Donald Trump is traveling on Friday to take him to California, a state which has promised to lead resistance against him, while the White House stages expulsions of irregular migrants.
During this trip devoted to recent natural disasters, a hurricane which ravaged North Carolina in October and the fires in Los Angeles, the Republican once again signaled his intention to very tightly control federal aid intended for the states.
“We are taking out the worst criminals” in the country, assured the American president, without further details, in Asheville (North Carolina), his first stop.
The White House boasted of having launched “the largest mass expulsion operation in history”. “The Trump administration has arrested 538 illegal criminal migrants,” its spokesperson Karoline Leavitt announced on X, adding that “hundreds” had been deported, using army planes for the first time.
The Pentagon confirmed that two military planes took migrants to Guatemala.

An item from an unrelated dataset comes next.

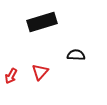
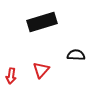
red triangle: moved 1 px right, 2 px up
red arrow: rotated 21 degrees counterclockwise
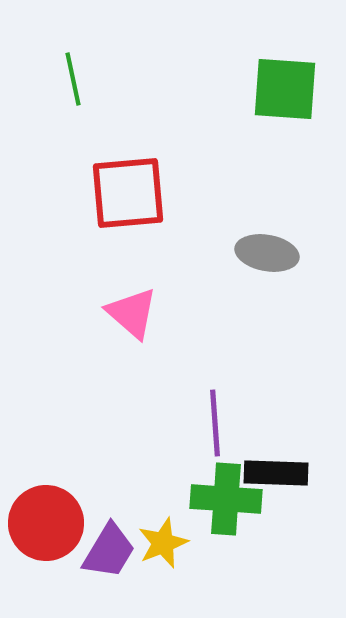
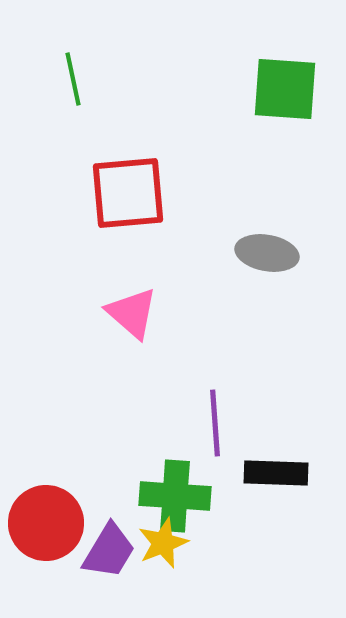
green cross: moved 51 px left, 3 px up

“It’s a pure propaganda operation,” said Aaron Reichlin-Melnick, expert from the American Immigration Council, on X.
During the 2024 fiscal year (October to the end of September), under President Joe Biden, Border Patrol expelled 271,000 undocumented migrants, an average of 742 people per day.
The Republican president promised to expel a total of “millions” of people.
Abortion
Donald Trump, who is making his first trip on Friday since his inauguration on Monday, will therefore not go in person on Friday to the big annual march of abortion opponents in Washington.
The septuagenarian, who was the first sitting president to participate in this gathering in 2020, however recorded a video message for the demonstrators, according to the White House.
With North Carolina and California, he chose two states hit by natural disasters that the Republican leader uses to attack his Democratic opponents.
The billionaire, who wants to tightly control the distribution of federal aid in the event of natural disasters, suggested Friday that he would “perhaps eliminate” FEMA, the federal agency for responding to hurricanes, fires and other disasters.
-He also said that any additional aid for North Carolina or California would “go through us,” and “not through FEMA.”
His attacks against this organization gained momentum in particular during the last electoral campaign, when he seized on the devastation of Hurricane Helen to criticize Democratic President Joe Biden and FEMA for having voluntarily neglected areas victims because they voted Republican.
Donald Trump, however, has never provided evidence for these accusations.
As for California, he threatens to call into question federal aid, ensuring that the Democratic authorities have cut off the water supplying fire-fighting systems, assertions denied by experts.
He said he also wanted to address the electoral rules in this large Democratic state during his trip.
“I want two things in Los Angeles. I want proof of identity for voters and I want the water to be released,” he said.
Last August the president, who regularly assures that the electoral system would be “rigged” against him, affirmed that “if Jesus counted the votes” he could win in California.
In November, Democratic Vice President Kamala Harris unsurprisingly won the state, even though Donald Trump made gains there.
According to the press, the president will be greeted when he gets off the plane in Los Angeles, as is customary, by the governor of the state, Gavin Newsom.
This hope of the Democratic Party is one of the Republican’s favorite targets.
The governor has positioned himself as one of the great leaders of the opposition against Donald Trump. He wishes to “defend (the) Constitution and uphold the rule of law”.